### SUPPLIED PASSAGE
I'd found a slightly older faith to believe in by then.

BURN THE UNBELIEVER

Heh. I remember going to see the first Star Trek movie when it came out, and being really badly squicked out by the teleporter accident. I was a sensitive child...
posted by Sing Or Swim at 9:08 PM on December 25, 2013 [1 favorite]


I had a gut bug. I had to drink cherry-flavored antibiotic. Much yarfing ensued. Happy Life Day!
posted by Slap*Happy at 9:08 PM on December 25, 2013 [1 favorite]


The key thing is that it could have been worse. The Lucas gang were not particularly judicious in any of the horrid tie-ins they allowed in the Star Wars overexposure cultural flip-out and apparently didn't have a clue about "diluting the franchise," as the kids call it these days. Of course, Lucas was a genius in securing the entirety of the merchandising rights to Star Wars in exchange for taking a paltry salary as director, and it behooved the hell out of him to send disco-dancing stormtroopers and that ridiculous beeping vacuum cleaner to any place that would let him shill his Kenner product line.

Seriously, though—watch my link. Donnie & Marie, Redd Foxx, Thurl Ravenscroft, and freaking Paul Lynde—it's like high camp porn. If the Holiday Special didn't flip your wig, this ought to.

Now I need a Tab and to feather my hair with a pink Goody comb for the better part of an hour, if you don't mind.
posted by sonascope at 9:08 PM on December 25, 2013 [10 favorites]


> Returning to this decades later, I feel a weird nostalgia for the structure and pacing of Seventies television-- the fact that there was actually a show broken up by brief commercial breaks, instead of the other way around.

The thing about the Star Wars Holiday Special is that the commercials are the best part.
posted by The Card Cheat at 9:34 PM on December 25, 2013


The Card Cheat: The thing about the Star Wars Holiday Special is that the commercials are the best part.

Which recording? The much-seen recording from WCBS-TV in New York City? The first-generation recording from Des Moines, Iowa, station KCCI? Or the then-CBS affiliate WMAR-TV in Baltimore? There are seven known station recordings from the US, two from Australia, one from France and each Sweden, and even a broadcast master.
posted by filthy light thief at 9:47 PM on December 25, 2013 [9 favorites]


I've only seen one version, but I'm betting my blanket statement is still true.
posted by The Card Cheat at 10:04 PM on December 25, 2013 [6 favorites]


I'm puzzled how anybody who was in the Core Demographic at the time can regard it as anything but a fundamental disillusionment. As far as I can see, it isn't hated nearly enough.

I was in that code demographic at the time, saw it when it was broadcast, along with everyone else I knew, and the reaction was nothing like fundamental disillusion with the whole franchise. Part of the reason, I think, is that it was a completely ordinary TV variety show of the time. If it had actually been good, now that would have been something to note. But as it was, it seemed to have been pretty much forgotten by the time Empire Strikes Back hit the theaters.

Lines excerpted from a collection:
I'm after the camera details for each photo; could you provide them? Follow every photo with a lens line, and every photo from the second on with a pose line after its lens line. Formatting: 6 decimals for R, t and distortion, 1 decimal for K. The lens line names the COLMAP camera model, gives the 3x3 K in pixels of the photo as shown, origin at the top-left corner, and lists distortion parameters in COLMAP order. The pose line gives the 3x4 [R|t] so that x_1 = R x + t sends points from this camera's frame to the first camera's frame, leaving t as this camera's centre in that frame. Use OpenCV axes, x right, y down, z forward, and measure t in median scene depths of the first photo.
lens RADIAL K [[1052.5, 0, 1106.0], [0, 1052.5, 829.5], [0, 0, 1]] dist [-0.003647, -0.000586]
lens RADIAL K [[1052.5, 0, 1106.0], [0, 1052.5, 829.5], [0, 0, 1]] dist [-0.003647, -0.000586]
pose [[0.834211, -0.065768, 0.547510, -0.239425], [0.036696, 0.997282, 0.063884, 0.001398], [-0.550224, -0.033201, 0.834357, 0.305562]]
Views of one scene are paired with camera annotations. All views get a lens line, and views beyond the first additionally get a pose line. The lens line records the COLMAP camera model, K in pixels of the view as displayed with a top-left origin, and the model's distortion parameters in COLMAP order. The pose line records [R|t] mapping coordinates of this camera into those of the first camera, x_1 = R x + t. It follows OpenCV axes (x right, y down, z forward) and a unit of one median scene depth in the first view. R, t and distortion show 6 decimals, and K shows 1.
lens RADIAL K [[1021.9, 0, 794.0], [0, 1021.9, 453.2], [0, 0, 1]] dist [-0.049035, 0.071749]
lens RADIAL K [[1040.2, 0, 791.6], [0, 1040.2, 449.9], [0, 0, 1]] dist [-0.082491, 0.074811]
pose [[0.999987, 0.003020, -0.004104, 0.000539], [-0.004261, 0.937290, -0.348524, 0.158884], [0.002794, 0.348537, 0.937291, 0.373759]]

### EXERCISES
1 > Translate this sentence from the comment thread about the Star Wars Holiday Special into Spanish: "Part of the reason, I think, is that it was a completely ordinary TV variety show of the time."
2 > Carry on the comment thread about the Star Wars Holiday Special from its last sentence.
These lines have no role in the work here.

### RESULTS OF THE EXERCISE
1 > Parte de la razón, creo, es que era un programa de variedades de televisión completamente común de la época.

2 >
Perhaps we were an unusually cynical group of 11 year olds in L.A. who recognized the production for the TV crap it was. It was a variety show, fer crissakes. They were crappy as a rule, especially one-off tie-in variety shows. This one actually had some redemption when it introduced Boba Fett. Consensus by St Didacus 5th grade class was that it was overall pretty boring and silly.

I have to say, I get a pretty big kick out the holiday special as an adult, especially showing it to my kids.

the fact that there was actually a show broken up by brief commercial breaks, instead of the other way around.

I haven't been that impressed, considering it was a 97 minute production stretched out to a two hour broadcast spot when you count the commercials. I concur with others, though; the commercials are more interesting to me as an adult than the show itself.
posted by 2N2222 at 10:10 PM on December 25, 2013 [3 favorites]


Starship was in this? Suddenly I feel a chill.

WE BUILT THIS CLOUD CITY
posted by The Whelk at 10:59 PM on December 25, 2013 [12 favorites]


Somehow, the guys from Rifftrax were recently able to get the rights (?) to turn their 6-year-old riff of the Star Wars Holiday Special into an integrated VOD file.
(Greatest hits)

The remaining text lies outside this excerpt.